AWS Security & Governance
Why It’s Critical
In real jobs, you’re not just building pipelines—you’re handling:
● User data
● Financial datab
● Logs and sensitive informationb
You must ensure:
● Only the right people/services access data
● Data is protected (encrypted)
● Access is controlled and auditable
1. IAM Advanced (Roles & Policies)
Core of AWS security
Roles (Most Important)
● Temporary permissions (no hardcoded credentials)

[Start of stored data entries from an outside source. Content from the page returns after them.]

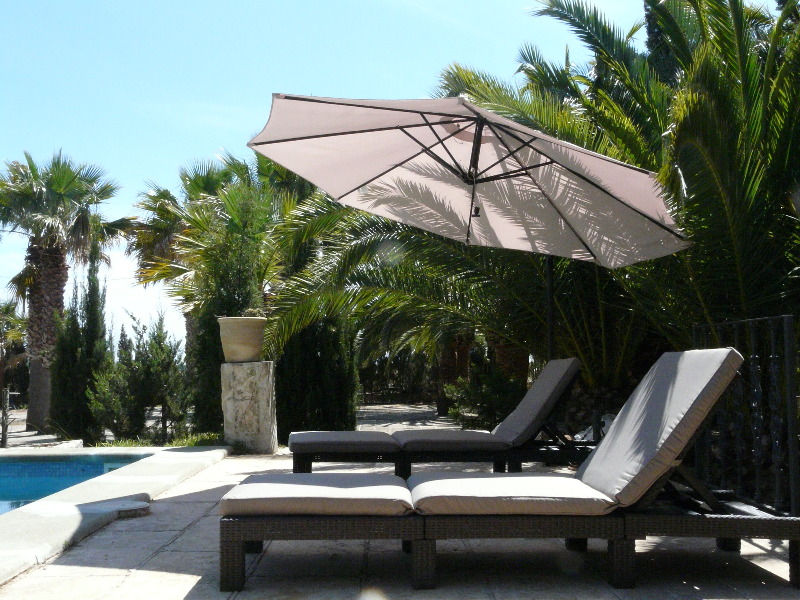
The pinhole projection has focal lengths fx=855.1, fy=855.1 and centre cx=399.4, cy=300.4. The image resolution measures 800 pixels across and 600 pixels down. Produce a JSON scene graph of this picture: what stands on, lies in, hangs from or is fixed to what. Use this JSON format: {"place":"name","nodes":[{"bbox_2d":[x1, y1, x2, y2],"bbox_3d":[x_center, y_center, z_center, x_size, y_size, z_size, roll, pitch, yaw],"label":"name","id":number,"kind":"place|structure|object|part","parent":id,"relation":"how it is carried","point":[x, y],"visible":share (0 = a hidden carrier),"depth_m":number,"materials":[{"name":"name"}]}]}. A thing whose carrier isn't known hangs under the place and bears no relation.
{"place":"outdoors","nodes":[
{"label":"outdoors","id":0,"kind":"place"},
{"bbox_2d":[0,452,155,515],"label":"swimming pool","id":1,"kind":"structure","parent":0,"point":[35,496],"materials":[{"name":"liquid"}]},
{"bbox_2d":[0,1,714,349],"label":"sky","id":2,"kind":"structure","parent":0,"point":[174,165],"materials":[{"name":"blue"}]},
{"bbox_2d":[1,408,798,599],"label":"stone patio","id":3,"kind":"structure","parent":0,"point":[184,535],"materials":[{"name":"stone"}]},
{"bbox_2d":[0,444,230,586],"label":"pool edge","id":4,"kind":"object","parent":3,"relation":"on","point":[37,520],"visible":0.75,"depth_m":5.57,"materials":[{"name":"stone"}]},
{"bbox_2d":[221,360,277,453],"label":"stone pillar","id":5,"kind":"structure","parent":3,"relation":"on","point":[262,387],"depth_m":9.01,"materials":[{"name":"stone"}]},
{"bbox_2d":[217,315,265,362],"bbox_3d":[-1.665,0.420,9.090,0.524,0.471,0.519,-2,-4,20],"label":"flower pot","id":6,"kind":"object","parent":5,"relation":"on","point":[239,340],"visible":0.98,"depth_m":8.91,"materials":[{"name":"beige ceramic"}]},
{"bbox_2d":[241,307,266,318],"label":"potted plant","id":7,"kind":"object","parent":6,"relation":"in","point":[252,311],"visible":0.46,"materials":[{"name":"green plant"}]},
{"bbox_2d":[286,360,584,475],"bbox_3d":[0.310,0.904,6.226,2.319,0.900,0.841,0,-4,-1],"label":"lounge chair","id":8,"kind":"object","parent":3,"relation":"on","point":[332,456],"visible":0.76,"depth_m":5.98,"materials":[{"name":"grey fabric"}]},
{"bbox_2d":[287,431,398,452],"bbox_3d":[-0.446,1.021,6.221,0.738,0.128,0.753,0,-4,-1],"label":"seat cushion","id":9,"kind":"object","parent":8,"relation":"on","point":[322,437],"visible":0.98,"depth_m":5.91,"materials":[{"name":"grey fabric"}]},
{"bbox_2d":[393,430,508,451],"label":"seat cushion","id":10,"kind":"object","parent":8,"relation":"on","point":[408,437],"visible":0.9,"depth_m":5.93,"materials":[{"name":"grey fabric"}]},
{"bbox_2d":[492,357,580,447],"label":"cushion","id":11,"kind":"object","parent":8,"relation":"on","point":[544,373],"visible":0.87,"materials":[{"name":"grey fabric"}]},
{"bbox_2d":[220,352,789,595],"bbox_3d":[0.426,0.720,3.719,2.421,0.902,0.789,0,-4,-1],"label":"lounge chair","id":12,"kind":"object","parent":3,"relation":"on","point":[237,568],"visible":0.95,"depth_m":3.46,"materials":[{"name":"beige fabric"}]},
{"label":"leg","id":13,"kind":"part","parent":12,"relation":"part of","materials":[{"name":"wicker"}]},
{"bbox_2d":[222,472,413,515],"bbox_3d":[-0.339,0.835,3.661,0.746,0.133,0.678,0,-4,-1],"label":"seat cushion","id":14,"kind":"object","parent":12,"relation":"on","point":[335,489],"visible":0.96,"depth_m":3.41,"materials":[{"name":"fabric"}]},
{"label":"leg","id":15,"kind":"part","parent":12,"relation":"part of","materials":[{"name":"wicker"}]},
{"bbox_2d":[407,471,617,515],"bbox_3d":[0.458,0.835,3.671,0.794,0.143,0.701,0,-4,-1],"label":"seat cushion","id":16,"kind":"object","parent":12,"relation":"on","point":[562,486],"visible":0.91,"depth_m":3.42,"materials":[{"name":"fabric"}]},
{"label":"leg","id":17,"kind":"part","parent":12,"relation":"part of","materials":[{"name":"brown wicker"}]},
{"bbox_2d":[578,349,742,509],"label":"cushion","id":18,"kind":"object","parent":12,"relation":"on","point":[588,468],"visible":0.93,"depth_m":3.63,"materials":[{"name":"grey fabric"}]},
{"bbox_2d":[692,315,799,516],"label":"metal railing","id":19,"kind":"object","parent":3,"relation":"on","point":[785,320],"visible":0.82,"depth_m":4.30,"materials":[{"name":"black metal"}]},
{"bbox_2d":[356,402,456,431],"label":"gravel path","id":20,"kind":"structure","parent":0,"point":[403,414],"materials":[{"name":"grey gravel"}]},
{"label":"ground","id":21,"kind":"structure","parent":0},
{"bbox_2d":[0,387,9,447],"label":"post","id":22,"kind":"object","parent":21,"relation":"on","point":[4,432],"visible":0.98,"depth_m":13.36,"materials":[{"name":"brown"}]},
{"bbox_2d":[0,298,28,403],"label":"palm tree","id":23,"kind":"object","parent":21,"relation":"on","point":[12,313],"visible":0.81,"depth_m":26.25,"materials":[{"name":"plant"}]},
{"bbox_2d":[0,150,133,437],"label":"palm tree","id":24,"kind":"object","parent":21,"relation":"on","point":[65,184],"visible":0.96,"depth_m":18.23,"materials":[{"name":"plant"}]},
{"label":"palm trunk","id":25,"kind":"part","parent":24,"relation":"part of","materials":[{"name":"brown plant"}]},
{"bbox_2d":[48,242,111,445],"bbox_3d":[-4.931,0.766,13.373,1.008,3.347,1.064,0,-4,-1],"label":"cypress tree","id":26,"kind":"object","parent":21,"relation":"on","point":[91,296],"visible":0.88,"depth_m":13.16,"materials":[{"name":"plant"}]},
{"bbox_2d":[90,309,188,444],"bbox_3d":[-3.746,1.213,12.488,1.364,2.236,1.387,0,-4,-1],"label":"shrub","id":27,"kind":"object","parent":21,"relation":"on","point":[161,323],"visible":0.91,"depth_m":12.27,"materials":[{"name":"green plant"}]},
{"bbox_2d":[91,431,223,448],"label":"grass strip","id":28,"kind":"object","parent":21,"relation":"on","point":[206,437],"visible":0.34,"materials":[{"name":"green plant"}]},
{"bbox_2d":[126,160,229,352],"bbox_3d":[-4.097,-0.310,18.362,3.712,5.631,3.844,0,-4,-1],"label":"palm tree","id":29,"kind":"object","parent":21,"relation":"on","point":[173,221],"visible":0.54,"depth_m":18.01,"materials":[{"name":"plant"}]},
{"bbox_2d":[176,155,308,441],"bbox_3d":[-2.074,0.133,11.177,1.457,3.692,1.524,0,-4,-1],"label":"cypress tree","id":30,"kind":"object","parent":21,"relation":"on","point":[252,249],"visible":0.63,"depth_m":10.91,"materials":[{"name":"plant"}]},
{"bbox_2d":[273,312,360,438],"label":"cypress tree","id":31,"kind":"object","parent":21,"relation":"on","point":[303,343],"visible":0.62,"depth_m":10.92,"materials":[{"name":"green plant"}]},
{"bbox_2d":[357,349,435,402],"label":"hedge","id":32,"kind":"object","parent":21,"relation":"on","point":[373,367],"visible":0.5,"depth_m":28.21,"materials":[{"name":"plant"}]},
{"bbox_2d":[257,175,615,427],"bbox_3d":[0.684,-0.282,10.727,5.237,4.436,4.971,0,-4,-1],"label":"palm tree","id":33,"kind":"object","parent":21,"relation":"on","point":[385,273],"visible":0.54,"depth_m":10.26,"materials":[{"name":"plant"}]},
{"bbox_2d":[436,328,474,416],"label":"palm tree","id":34,"kind":"object","parent":21,"relation":"on","point":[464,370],"visible":0.3,"depth_m":18.15,"materials":[{"name":"brown plant"}]},
{"bbox_2d":[248,88,690,349],"bbox_3d":[0.499,-0.052,5.945,2.850,2.755,2.833,0,-4,-1],"label":"patio umbrella","id":35,"kind":"object","parent":21,"relation":"on","point":[295,138],"visible":0.94,"depth_m":5.96,"materials":[{"name":"beige fabric"}]},
{"bbox_2d":[441,367,523,430],"bbox_3d":[1.249,1.404,11.422,1.320,1.026,1.312,0,-4,-1],"label":"shrub","id":36,"kind":"object","parent":21,"relation":"on","point":[501,402],"visible":0.62,"depth_m":11.27,"materials":[{"name":"green plant"}]},
{"bbox_2d":[452,0,798,390],"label":"palm tree","id":37,"kind":"object","parent":21,"relation":"on","point":[721,15],"visible":0.77,"depth_m":7.88,"materials":[{"name":"plant"}]},
{"bbox_2d":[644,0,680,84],"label":"cypress tree","id":38,"kind":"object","parent":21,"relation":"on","point":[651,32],"visible":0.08,"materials":[{"name":"green plant"}]}
]}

● Used by AWS services (Glue, Lambda, EC2)
Example:
A AWS Glue job needs to read from S3
→ Assign a role with S3 read access
Policies
● JSON documents defining permissions
Example:
● Allow: read from S3
● Deny: delete objects
Best Practices
● Use roles instead of access keys
● Follow least privilege principle
● Avoid using root account
Think: who can do what in AWS
2. Encryption with AWS Key Management Service (KMS)
What it does:
● Creates and manages encryption keys
Types of Encryption
At Rest
● Data stored in:
● S3
● Redshift
● EBS
In Transit
● Data moving via HTTPS / SSL
Why it matters:
● Protects sensitive data
● Required for compliance (GDPR, etc.)
Example:
● S3 bucket encrypted using KMS key
● Only authorized roles can decrypt
Think: locking your data
3. AWS Lake Formation
What it is:
● Centralized data lake security & governance layer
Problem it solves:
S3 alone:
● Cannot manage fine-grained permissions easily
● Becomes complex with many users
What Lake Formation adds:
● Table-level permissions
● Column-level security
● Centralized data access control
Example:
● Analyst A → only sees sales data
● Analyst B → cannot see salary column
Think: database-like permissions on S3 data
4. Data Access Control (Multi-Level Security)
Different Levels:
1. Resource-Level
● Access to S3 bucket or database
2. Table-Level
● Access to specific datasets
3. Column-Level
● Hide sensitive columns
4. Row-Level (advanced)
● Filter data per user
Tools:
● IAM → service-level control
● Lake Formation → data-level control
Real Pipeline Security Flow:
1. Data stored → S3 (encrypted via KMS) 2. Access → controlled by IAM roles 3. Data visibility → controlled by Lake Formation 4. Queries → restricted per user
Summary
● IAM = authentication & authorization
● KMS = encryption (data protection)
● Lake Formation = fine-grained data governance
● Use least privilege + encryption everywhere
Quick Summary:
IAM controls access, KMS secures data, and Lake Formation governs who sees what.